# INSTRUCTION
Provide only the number of lines below that contain the word "border".

# Code change snippets

· · ·

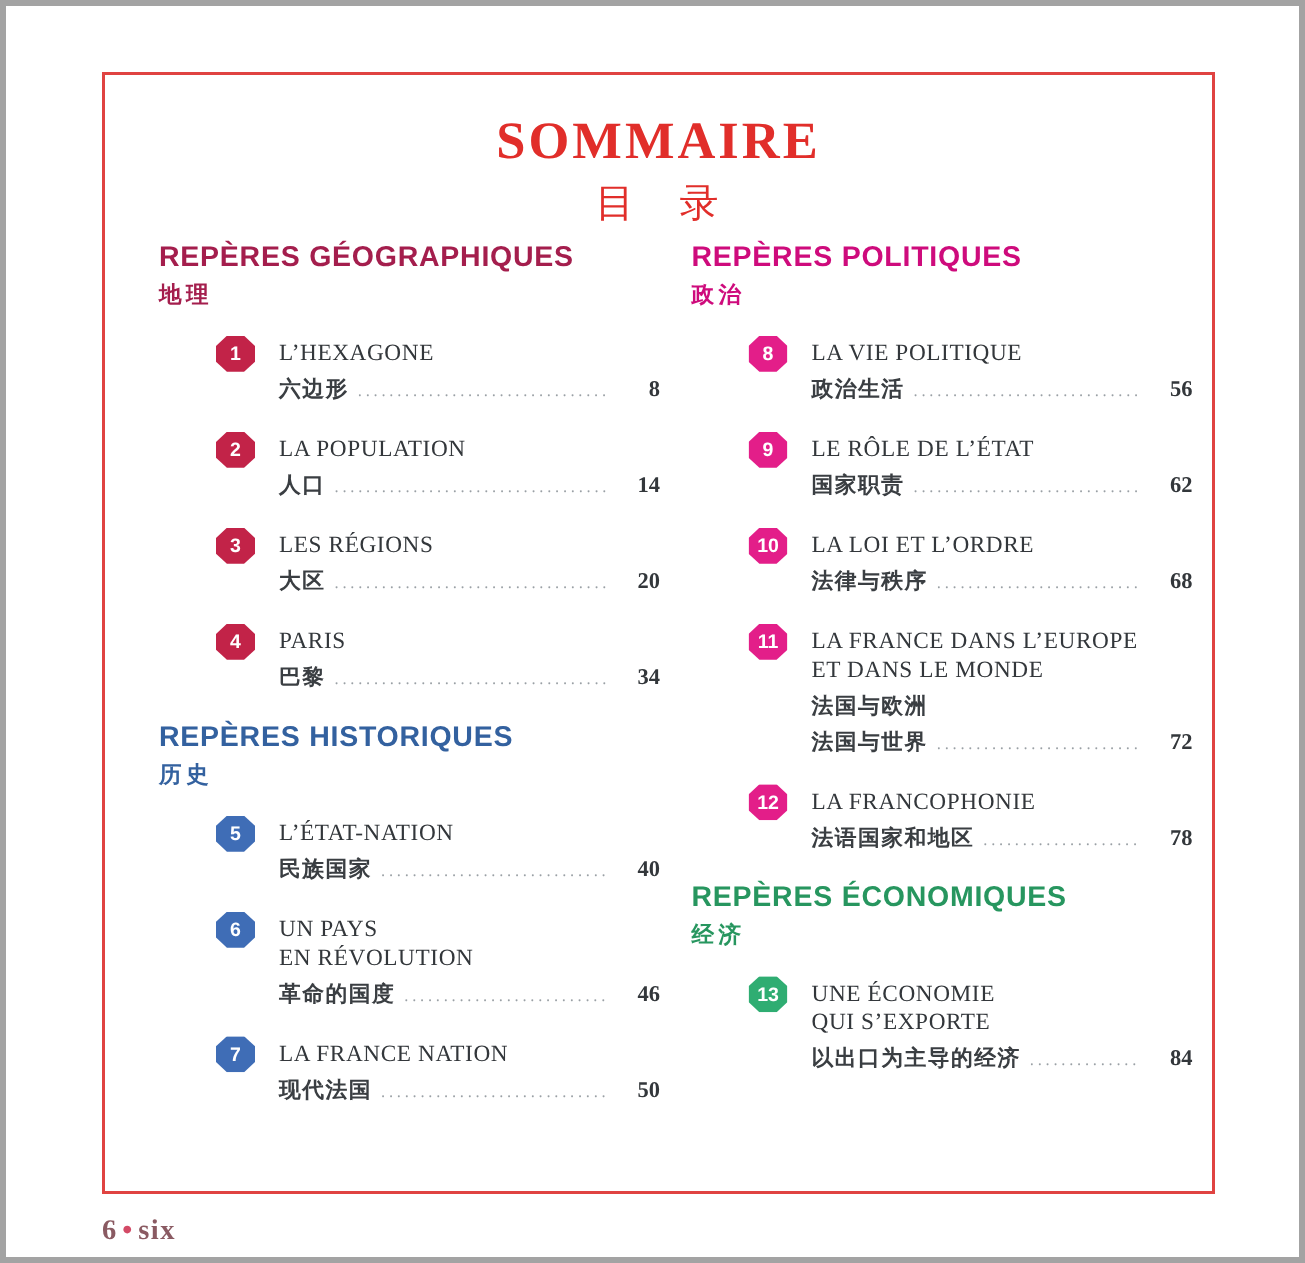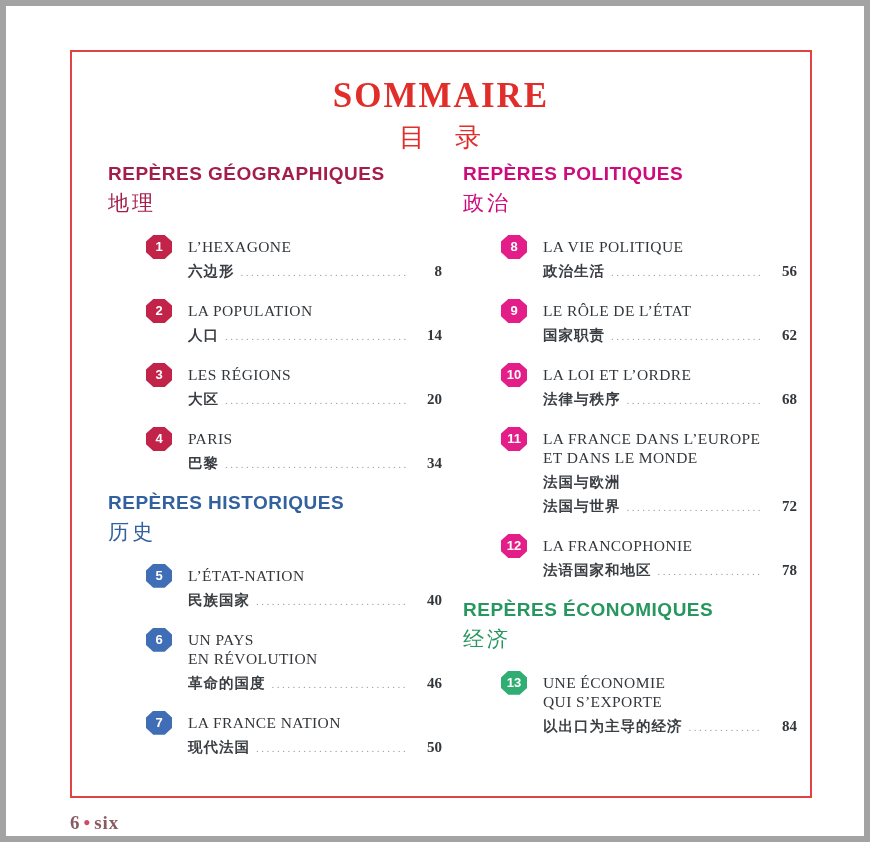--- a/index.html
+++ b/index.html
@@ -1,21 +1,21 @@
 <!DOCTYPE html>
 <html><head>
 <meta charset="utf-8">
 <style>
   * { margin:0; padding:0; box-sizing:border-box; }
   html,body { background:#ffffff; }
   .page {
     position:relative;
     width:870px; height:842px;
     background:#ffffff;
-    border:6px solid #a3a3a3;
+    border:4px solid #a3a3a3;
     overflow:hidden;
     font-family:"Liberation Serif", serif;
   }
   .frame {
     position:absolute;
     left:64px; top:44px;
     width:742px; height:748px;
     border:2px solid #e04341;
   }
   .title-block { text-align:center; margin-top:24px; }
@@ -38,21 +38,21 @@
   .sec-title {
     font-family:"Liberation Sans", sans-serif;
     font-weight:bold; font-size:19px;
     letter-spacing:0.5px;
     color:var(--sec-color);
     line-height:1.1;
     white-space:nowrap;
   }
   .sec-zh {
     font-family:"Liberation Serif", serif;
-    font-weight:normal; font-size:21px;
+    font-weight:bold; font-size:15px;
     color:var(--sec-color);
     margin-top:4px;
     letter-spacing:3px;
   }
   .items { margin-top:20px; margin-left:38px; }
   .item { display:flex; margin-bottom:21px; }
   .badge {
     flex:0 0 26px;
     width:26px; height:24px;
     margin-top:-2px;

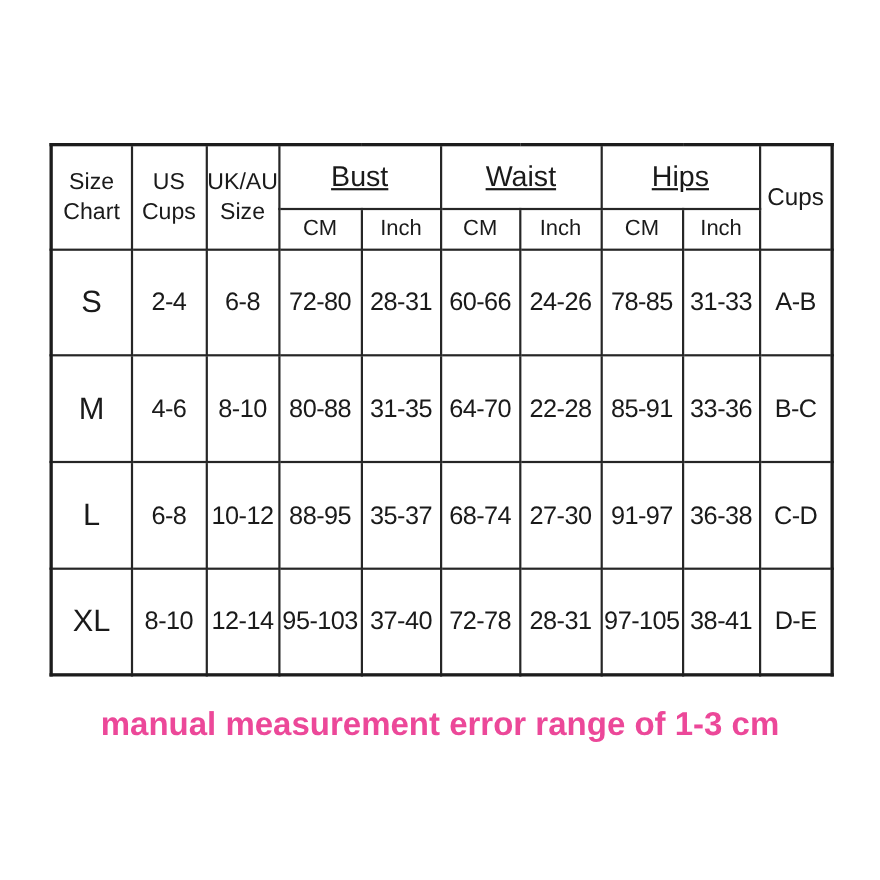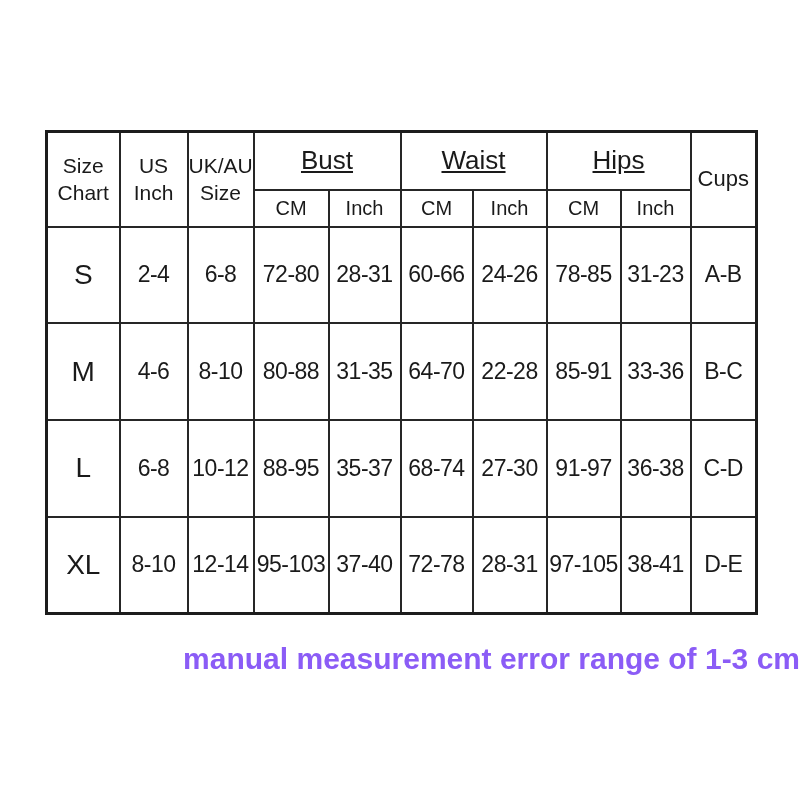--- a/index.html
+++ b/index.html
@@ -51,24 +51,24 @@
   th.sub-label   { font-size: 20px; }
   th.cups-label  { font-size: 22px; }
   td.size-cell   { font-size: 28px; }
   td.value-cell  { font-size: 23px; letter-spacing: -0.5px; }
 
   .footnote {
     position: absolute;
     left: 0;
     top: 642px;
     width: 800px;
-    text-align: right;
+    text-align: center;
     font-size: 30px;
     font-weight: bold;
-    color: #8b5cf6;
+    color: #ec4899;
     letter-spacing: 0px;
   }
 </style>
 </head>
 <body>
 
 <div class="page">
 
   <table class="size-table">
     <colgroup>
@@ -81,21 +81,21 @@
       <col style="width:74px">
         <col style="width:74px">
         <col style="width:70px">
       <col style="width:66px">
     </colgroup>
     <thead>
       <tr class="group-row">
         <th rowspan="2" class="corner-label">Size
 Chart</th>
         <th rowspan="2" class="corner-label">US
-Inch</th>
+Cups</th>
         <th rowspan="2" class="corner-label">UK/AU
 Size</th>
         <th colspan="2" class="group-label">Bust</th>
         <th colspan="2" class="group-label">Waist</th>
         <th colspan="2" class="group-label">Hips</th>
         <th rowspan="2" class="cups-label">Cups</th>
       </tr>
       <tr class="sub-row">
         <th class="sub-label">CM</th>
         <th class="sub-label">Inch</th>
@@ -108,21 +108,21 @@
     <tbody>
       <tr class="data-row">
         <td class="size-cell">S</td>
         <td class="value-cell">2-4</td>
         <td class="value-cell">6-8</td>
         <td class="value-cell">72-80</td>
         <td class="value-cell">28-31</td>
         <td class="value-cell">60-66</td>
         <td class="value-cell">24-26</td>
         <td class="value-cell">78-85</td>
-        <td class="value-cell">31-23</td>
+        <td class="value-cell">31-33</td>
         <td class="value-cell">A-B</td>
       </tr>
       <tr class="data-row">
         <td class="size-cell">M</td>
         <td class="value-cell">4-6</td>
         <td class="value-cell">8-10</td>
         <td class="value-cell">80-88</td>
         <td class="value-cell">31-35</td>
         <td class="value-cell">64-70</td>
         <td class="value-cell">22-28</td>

· · ·

# SOLUTION TO THE PROBLEM
4